Entering edit mode
6.1 years ago
pentium3-user
▴
30
Hi,
I have two sequences
>seq1
AAAAAAACCCCCCCCCCAAAAAAAAAAAAAAAAAAAAAAAAA
>seq2
TTTTTTTTTTTTTTTTTTTCCCCCCCCCCTTTTTTTTTTTTT
And I want to align them this way using clustalW
AAAAAAA-------------------CCCCCCCCCCAAAAAAAAAAAAAAAAAAAAAAAAA-------------
-------TTTTTTTTTTTTTTTTTTTCCCCCCCCCC-------------------------TTTTTTTTTTTTT
The exact alignment is not important but I want that only the Cs are aligned and the mismatching bases are gapped.
So I set the following scores
- match: 1
- mismatch: -1
- gap opening: 0
- gap extending: 0
But what I get is this alignment
------------AAAAAAACCCCCCCCCCAAAAAAAAAAAAAAAAAAAAAAAAA
TTTTTTTTTTTTTTTTTTTCCCCCCCCCCTTTTTTTTTTTTT------------
I don't understand why this is happening. The score for my expected alignment would be 10 (10 matches) while the score for the alignment I get should be -10 (10 matches and 20 mismatches).
I use the following R code
library (msa)
seqs <- DNAStringSet(c("AAAAAAACCCCCCCCCCAAAAAAAAAAAAAAAAAAAAAAAAA", "TTTTTTTTTTTTTTTTTTTCCCCCCCCCCTTTTTTTTTTTTT"))

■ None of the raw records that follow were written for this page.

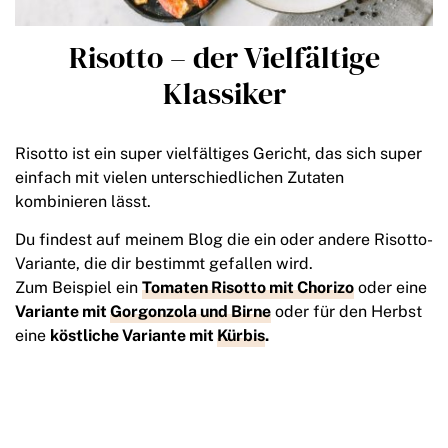
Risotto – der Vielfältige
Klassiker
Risotto ist ein super vielfältiges Gericht, das sich super
einfach mit vielen unterschiedlichen Zutaten
kombinieren lässt.
Du findest auf meinem Blog die ein oder andere Risotto-
Variante, die dir bestimmt gefallen wird.
Zum Beispiel ein
Tomaten Risotto mit Chorizo
oder eine
Variante mit
Gorgonzola und Birne
oder für den Herbst
eine
köstliche Variante mit
Kürbis
.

smatrix <- matrix(c(1,-1,-1,-1,-1,1,-1,-1,-1,-1,1,-1,-1,-1,-1,1), ncol=4, nrow=4, byrow = T)
colnames(smatrix) <- c("A", "C", "G", "T")
rownames(smatrix) <- c("A", "C", "G", "T")
aln <- msa (seqs, type = "dna", gapOpening=0, gapExtension=0, substitutionMatrix = smatrix)
print(aln, show="complete")
Output:
MsaDNAMultipleAlignment with 2 rows and 54 columns
aln
[1] ------------AAAAAAACCCCCCCCCCAAAAAAAAAAAAAAAAAAAAAAAAA
[2] TTTTTTTTTTTTTTTTTTTCCCCCCCCCCTTTTTTTTTTTTT------------
Con ???????????????????CCCCCCCCCC?????????????????????????
Does anyone know why this is happening and what do I have to change to get my expected result?